Parpadeó, estornudó y finalmente accedió. Se levantó, apretando el libro contra el pecho como si fuera un escudo, y yo me sentí sorprendentemente orgulloso de su obediencia. Convencí a los dos hombres para que cambiaran de lugar y Valeria terminó sentándose junto a la ventanilla, yo justo a su lado.

Al elevarnos, el avión vibró ligeramente y nos balanceó; ella levantó la vista hacia la mía con ojos desbordados de asombro. Nos ajustamos en los asientos, y le pregunté:

—¿Mejor?

Me lanzó una pequeña sonrisa, casi tímida, y asintió.

—Gracias.

—No permitiría que te quedaras atrapada entre esos dos —le guiñé un ojo.

Su aroma cítrico me envolvió al instante. Comparado con el sudor y el perfume barato de los otros pasajeros, el suyo era refrescante, ligero y naturalmente cautivador. Noté que sus mejillas adquirían un tono rosa encantador, a juego con la camiseta que llevaba, mientras abría su libro de bolsillo en una página marcada.

Empecé a mirar su lectura de reojo. Ella arqueó la espalda mientras ajustaba la posición del libro, y mi mente viajó a lugares más traviesos de lo permitido. La manera en que sus manos pasaban las páginas, cómo fruncía ligeramente el ceño concentrada… No era simplemente un libro; era un ejercicio de atención absoluta.

—¡Sí! —susurró para sí misma mientras subrayaba con lápiz, visiblemente absorta—. Esto está mucho más intenso de lo que esperaba.

La “pequeña robot”, leyendo sobre romance adulto, subido de volumen, me sorprendió y acaloro. No era fría ni vacía, no completamente. Su entusiasmo por lo que leía, incluso lo trivialmente sensual del contenido, era fascinante. Y yo, sentado allí, en un asiento de clase turista, me sentí como el espectador privilegiado de un pequeño misterio que se desplegaba a mi lado.

Dios, ¡cómo disfrutaba de los vuelos comerciales! Podía observarla, ver sus gestos, sus reacciones y sentir la electricidad de cada momento compartido, incluso sin tocarla. Por primera vez, clase turista parecía un palco privado para estudiar a la mujer que complicaba mi vida y al mismo tiempo la hacía extraordinariamente divertida.

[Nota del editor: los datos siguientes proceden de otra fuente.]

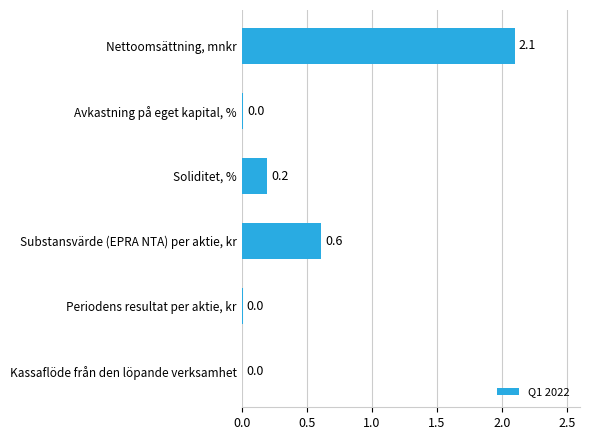

True or false: the data shows 0.1 at Substansvärde (EPRA NTA) per aktie, kr.

False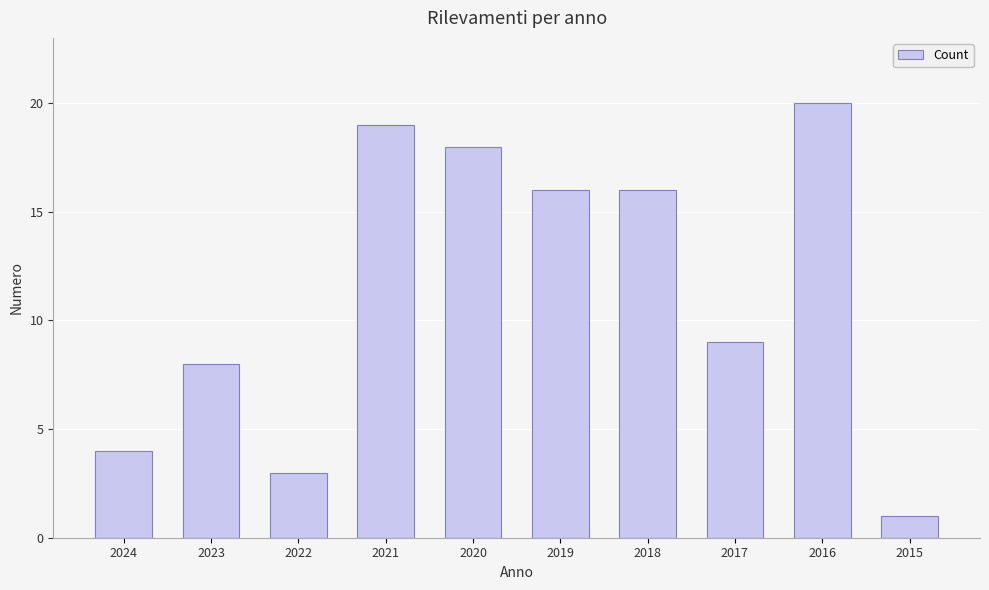

Reading left to right, transcribe all the data shown in this chart.

2024=4	2023=8	2022=3	2021=19	2020=18	2019=16	2018=16	2017=9	2016=20	2015=1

El tiempo pasó lento entre turbulencias leves, anuncios de seguridad y pasajeros que parecían competir en una olimpíada de incomodidad. Valeria, meticulosa como siempre, ajustaba su bolso, organizaba su libro y vigilaba cada movimiento de sus “ex-compañeros de tortura”. Yo disfrutaba cada segundo de su concentración absoluta y de los minúsculos gestos que la delataban: un parpadeo prolongado, un suspiro, la forma en que corría un mechón de cabello detrás de la oreja.

—Damon —murmuró de repente—, ¿crees que estos asientos son una prueba de paciencia diseñada por Patterson?

—Sin duda —respondí, con una sonrisa ladina—. Y creo que él se aseguró de que tu paciencia tuviera que mezclarse con la mía.